「ゲス不倫」で始まった、メディアと世間が「法を超えて」裁く「私刑」のブーム。ジャニーズはその最大の犠牲者だ【宝泉薫】「令和の怪談」(6)
「令和の怪談」ジャニーズと中居正広たちに行われた私刑はもはや他人事ではない(6)【宝泉薫】
それはさておき、話を不倫に戻すと――。
「人の恋路を邪魔する奴は馬に蹴られて死んじまえ」という言葉がある。不倫に首を突っ込むのは野暮な行為のはずで、そのあたりはメディア側だっておそらく承知の上だ。
たとえば、筆者は18年に文藝春秋の木俣正剛常務取締役(当時)と再会した。『週刊文春』や『月刊文藝春秋』の編集長も務めた彼は重役室から編集部の方向を眺めつつ「毎週毎週、不倫ネタというのもねぇ」などと自嘲気味に話していたものだ。
なお、再会した理由は筆者が01年に別の出版社から出した著書を再編集した本を作るためだったが、これはあまり売れなかった。商売である以上、売らなければならないわけで、それゆえ、メディアも不倫をネタにし続ける。それこそ、この年に起きた渡部建(アンジャッシュ)の「多目的トイレ不倫」を報じた『文春』は完売したという。このとき、筆者はこんな文章を書いた。

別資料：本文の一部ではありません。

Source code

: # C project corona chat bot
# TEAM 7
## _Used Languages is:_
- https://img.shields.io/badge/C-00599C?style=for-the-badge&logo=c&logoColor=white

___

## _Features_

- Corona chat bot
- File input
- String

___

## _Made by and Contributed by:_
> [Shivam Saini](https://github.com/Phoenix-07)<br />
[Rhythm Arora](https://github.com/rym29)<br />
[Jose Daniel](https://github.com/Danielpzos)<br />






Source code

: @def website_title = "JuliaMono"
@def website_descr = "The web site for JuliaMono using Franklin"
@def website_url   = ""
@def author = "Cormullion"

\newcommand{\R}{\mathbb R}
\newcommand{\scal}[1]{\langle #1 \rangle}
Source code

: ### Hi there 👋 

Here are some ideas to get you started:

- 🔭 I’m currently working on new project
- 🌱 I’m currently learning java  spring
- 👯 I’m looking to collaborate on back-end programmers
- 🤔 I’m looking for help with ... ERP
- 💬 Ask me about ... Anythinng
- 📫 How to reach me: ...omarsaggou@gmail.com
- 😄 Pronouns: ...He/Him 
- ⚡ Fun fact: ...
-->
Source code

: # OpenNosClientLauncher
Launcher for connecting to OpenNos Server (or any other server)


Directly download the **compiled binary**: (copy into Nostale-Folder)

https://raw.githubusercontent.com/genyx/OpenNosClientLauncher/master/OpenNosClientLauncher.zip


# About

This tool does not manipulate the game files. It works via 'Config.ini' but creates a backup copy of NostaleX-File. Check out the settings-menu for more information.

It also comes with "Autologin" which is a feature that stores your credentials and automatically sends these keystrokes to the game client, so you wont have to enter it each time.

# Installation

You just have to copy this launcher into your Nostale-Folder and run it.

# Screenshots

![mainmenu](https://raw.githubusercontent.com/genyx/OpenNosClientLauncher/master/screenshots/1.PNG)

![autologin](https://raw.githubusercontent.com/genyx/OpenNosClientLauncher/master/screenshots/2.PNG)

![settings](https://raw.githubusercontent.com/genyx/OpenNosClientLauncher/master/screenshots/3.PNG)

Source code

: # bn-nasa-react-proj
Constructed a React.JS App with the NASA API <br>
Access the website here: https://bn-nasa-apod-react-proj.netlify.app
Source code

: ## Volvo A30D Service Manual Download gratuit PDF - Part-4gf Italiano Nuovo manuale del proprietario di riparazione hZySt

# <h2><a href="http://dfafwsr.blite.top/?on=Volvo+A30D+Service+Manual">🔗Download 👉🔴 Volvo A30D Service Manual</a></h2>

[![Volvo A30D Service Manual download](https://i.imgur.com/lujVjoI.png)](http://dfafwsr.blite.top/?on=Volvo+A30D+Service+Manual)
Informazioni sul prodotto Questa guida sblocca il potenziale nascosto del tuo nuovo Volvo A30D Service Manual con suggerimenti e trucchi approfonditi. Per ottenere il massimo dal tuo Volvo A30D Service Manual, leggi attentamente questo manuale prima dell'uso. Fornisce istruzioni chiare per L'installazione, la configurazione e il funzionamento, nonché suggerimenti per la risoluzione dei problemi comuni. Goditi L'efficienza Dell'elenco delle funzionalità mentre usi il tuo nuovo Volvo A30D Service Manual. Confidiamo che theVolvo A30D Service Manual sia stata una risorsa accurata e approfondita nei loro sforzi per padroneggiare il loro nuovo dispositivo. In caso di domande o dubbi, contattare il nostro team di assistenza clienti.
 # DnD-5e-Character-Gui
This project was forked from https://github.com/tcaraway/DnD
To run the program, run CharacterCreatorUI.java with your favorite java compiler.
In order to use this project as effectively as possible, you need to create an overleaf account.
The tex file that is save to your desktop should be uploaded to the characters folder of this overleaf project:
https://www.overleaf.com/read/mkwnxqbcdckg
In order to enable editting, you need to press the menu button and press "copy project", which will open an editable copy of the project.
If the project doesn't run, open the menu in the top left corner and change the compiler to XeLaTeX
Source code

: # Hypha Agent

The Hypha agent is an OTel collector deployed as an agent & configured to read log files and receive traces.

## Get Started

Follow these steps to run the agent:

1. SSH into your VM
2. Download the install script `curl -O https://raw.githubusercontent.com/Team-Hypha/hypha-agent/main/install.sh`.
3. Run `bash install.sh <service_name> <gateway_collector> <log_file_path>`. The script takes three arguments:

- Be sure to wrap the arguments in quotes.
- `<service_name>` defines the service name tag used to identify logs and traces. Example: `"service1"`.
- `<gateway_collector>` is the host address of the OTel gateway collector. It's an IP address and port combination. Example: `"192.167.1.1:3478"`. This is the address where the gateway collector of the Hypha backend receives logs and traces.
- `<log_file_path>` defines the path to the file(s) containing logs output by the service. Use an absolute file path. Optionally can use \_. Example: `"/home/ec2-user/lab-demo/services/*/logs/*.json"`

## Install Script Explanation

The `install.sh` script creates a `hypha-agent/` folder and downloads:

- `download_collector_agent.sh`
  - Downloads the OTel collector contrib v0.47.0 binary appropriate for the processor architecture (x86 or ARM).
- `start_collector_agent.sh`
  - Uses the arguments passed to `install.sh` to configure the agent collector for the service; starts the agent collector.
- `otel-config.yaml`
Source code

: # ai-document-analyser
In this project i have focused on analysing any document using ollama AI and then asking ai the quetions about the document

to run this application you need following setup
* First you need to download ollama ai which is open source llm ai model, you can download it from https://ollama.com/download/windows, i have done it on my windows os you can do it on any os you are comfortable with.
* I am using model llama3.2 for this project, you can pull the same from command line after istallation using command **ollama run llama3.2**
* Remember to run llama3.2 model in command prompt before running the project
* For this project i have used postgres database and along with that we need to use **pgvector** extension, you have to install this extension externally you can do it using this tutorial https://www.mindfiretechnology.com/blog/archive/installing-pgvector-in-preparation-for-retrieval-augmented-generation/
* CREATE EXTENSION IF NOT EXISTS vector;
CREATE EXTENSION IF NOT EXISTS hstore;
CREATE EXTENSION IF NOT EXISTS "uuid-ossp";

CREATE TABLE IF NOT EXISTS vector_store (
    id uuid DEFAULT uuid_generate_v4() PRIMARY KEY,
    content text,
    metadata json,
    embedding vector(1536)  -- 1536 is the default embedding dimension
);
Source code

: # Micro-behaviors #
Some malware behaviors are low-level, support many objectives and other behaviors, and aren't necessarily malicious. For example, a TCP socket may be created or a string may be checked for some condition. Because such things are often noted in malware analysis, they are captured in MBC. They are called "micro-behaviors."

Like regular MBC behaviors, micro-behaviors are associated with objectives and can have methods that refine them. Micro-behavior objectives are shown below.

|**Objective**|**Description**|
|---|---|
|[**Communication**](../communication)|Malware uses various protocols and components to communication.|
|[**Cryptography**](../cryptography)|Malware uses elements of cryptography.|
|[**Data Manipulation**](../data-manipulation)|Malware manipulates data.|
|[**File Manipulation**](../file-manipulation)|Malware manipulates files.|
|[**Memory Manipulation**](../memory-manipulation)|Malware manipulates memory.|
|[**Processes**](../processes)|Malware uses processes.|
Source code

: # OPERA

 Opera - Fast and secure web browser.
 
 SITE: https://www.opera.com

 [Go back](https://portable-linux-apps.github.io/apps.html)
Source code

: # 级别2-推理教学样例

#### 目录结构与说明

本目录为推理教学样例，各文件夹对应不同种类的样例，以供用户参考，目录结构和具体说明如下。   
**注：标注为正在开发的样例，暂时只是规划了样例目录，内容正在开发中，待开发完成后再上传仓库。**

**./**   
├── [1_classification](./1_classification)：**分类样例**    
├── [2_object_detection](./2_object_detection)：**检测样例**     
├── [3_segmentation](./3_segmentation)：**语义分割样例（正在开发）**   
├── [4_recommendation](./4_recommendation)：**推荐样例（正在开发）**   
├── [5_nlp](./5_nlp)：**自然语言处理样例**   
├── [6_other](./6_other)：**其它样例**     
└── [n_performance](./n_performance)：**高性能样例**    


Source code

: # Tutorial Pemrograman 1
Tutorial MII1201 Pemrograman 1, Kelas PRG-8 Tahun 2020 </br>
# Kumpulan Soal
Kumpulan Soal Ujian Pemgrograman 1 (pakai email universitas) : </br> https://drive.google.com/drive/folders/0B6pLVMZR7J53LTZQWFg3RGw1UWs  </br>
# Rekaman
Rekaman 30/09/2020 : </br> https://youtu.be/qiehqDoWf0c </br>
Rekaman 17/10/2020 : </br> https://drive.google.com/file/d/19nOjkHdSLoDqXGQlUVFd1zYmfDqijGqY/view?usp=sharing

「もともと、近松門左衛門の時代から、不倫はメディアと世間が一緒になって盛り上げてきたが、ここ数年の勢いには目を見張らされる。いまや『不倫報道』がひとつの文化になりつつある印象だ。たとえば、渡部と佐々木希、相方の児嶋一哉が示した三者三様の謝罪を比較研究してみたり、と、変にアカデミックなのである。そして、不倫をした有名人は活動自粛を強いられるのが当たり前になってきた。これは芸能、あるいは笑いといった伝統文化を、不倫報道という新たな文化が凌駕してしまったということかもしれない。ただ、その新文化は、有名人の活動を自粛させてまで味わう価値があるのだろうか。アンジャッシュ、あるいは渡部もそれなりに面白いのだし、不倫報道を楽しみつつ、同時に本業でも頑張れ、というわけにはいかないのだろうか。もちろん、主婦層を中心に、許せないという人も一定数いるだろう。が、あんたが不倫されたわけでもあるまいし、とか、人の恋路を邪魔するやつはなんとやら、とか、そんなことも言いたくなるのだ。とはいえ、不倫報道を楽しむ人がこれほど多くなってくると、そこに水を差すほうがかえって野暮だということにもなりかねない。どうやら、不倫報道は現代日本を象徴する『文化』として定着してきたようである。」
さらに付け加えるなら、自分が裁く側になったつもりで「まだまだ許してやらない」とじらしていたぶる快楽も生じ始めているように思う。不倫をした有名人が復帰しようとしても、苦情を入れて邪魔しようとするのはその快楽を味わうためだろう。本来、許す許さないは不倫に関わった当事者だけの問題のはずだが、SNSの発達もあいまって、メディアと世間と有名人の関係性がいびつに変化。その結果、第三者というか赤の他人まで、不倫を裁けるような空気感ができてしまった。